DATASET EXTRACT ->
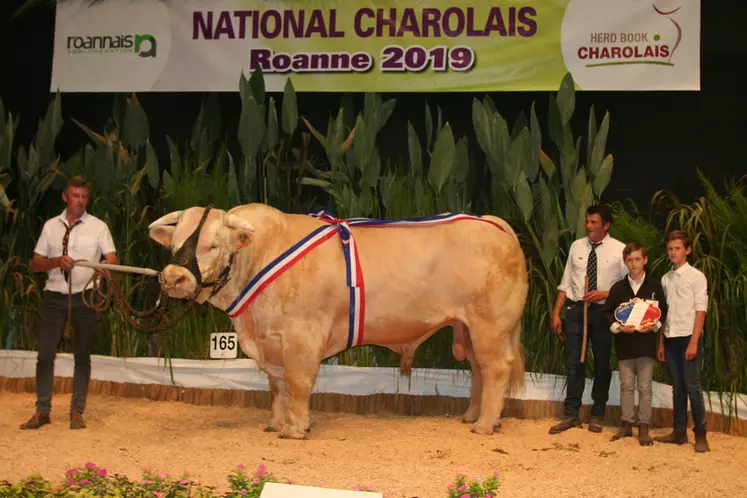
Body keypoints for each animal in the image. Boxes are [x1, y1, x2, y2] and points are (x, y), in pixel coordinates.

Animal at [149, 202, 528, 440]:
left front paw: (296, 428)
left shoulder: (301, 335)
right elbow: (278, 386)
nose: (173, 277)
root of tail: (494, 224)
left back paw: (485, 425)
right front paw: (276, 423)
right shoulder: (272, 341)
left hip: (490, 324)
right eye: (176, 244)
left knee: (496, 368)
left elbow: (298, 383)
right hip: (469, 327)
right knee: (479, 369)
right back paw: (472, 416)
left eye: (213, 245)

WHAT YOU SHOULD DO -> The word "right" may appear in several lines of the data; copy every line where it does.

TASK SOLUTION ->
right elbow: (278, 386)
right front paw: (276, 423)
right shoulder: (272, 341)
right eye: (176, 244)
right hip: (469, 327)
right knee: (479, 369)
right back paw: (472, 416)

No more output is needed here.